# [Request]
Reproduce the part of the listing that begins with the line containing "order: Lepidoptera" and ends with the final line of the listing, including both of those lines, with every character unchanged.

# [Listing]
:::::
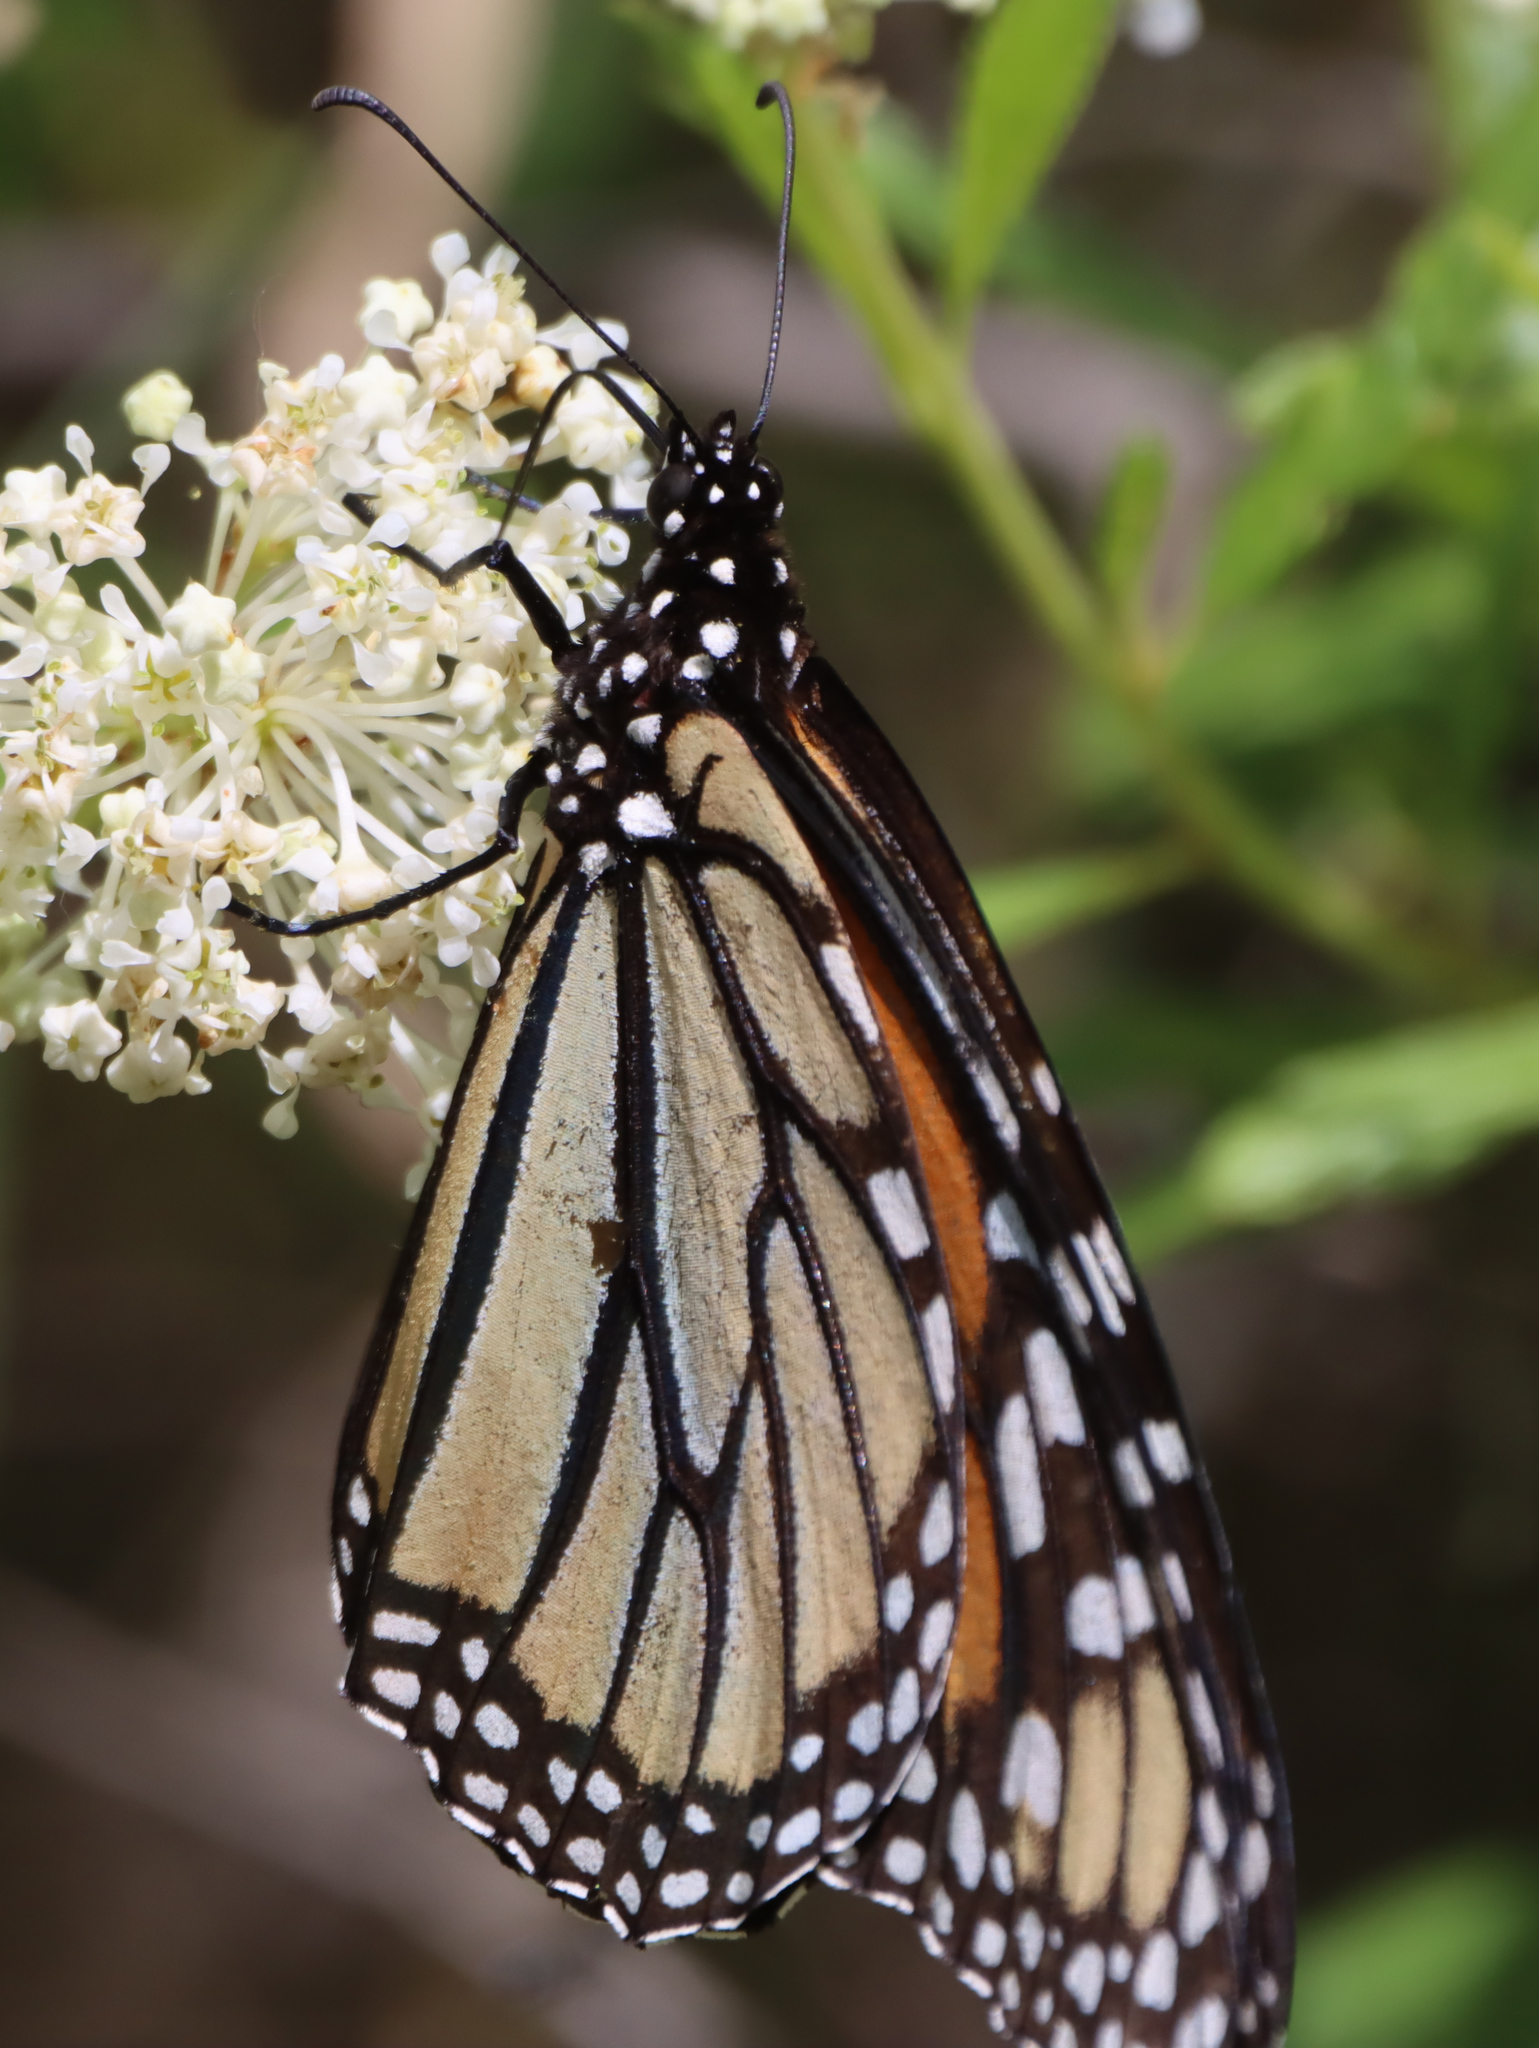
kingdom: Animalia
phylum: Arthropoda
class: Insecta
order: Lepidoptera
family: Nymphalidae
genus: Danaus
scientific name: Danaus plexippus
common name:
:::::
# [In response]
order: Lepidoptera
family: Nymphalidae
genus: Danaus
scientific name: Danaus plexippus
common name:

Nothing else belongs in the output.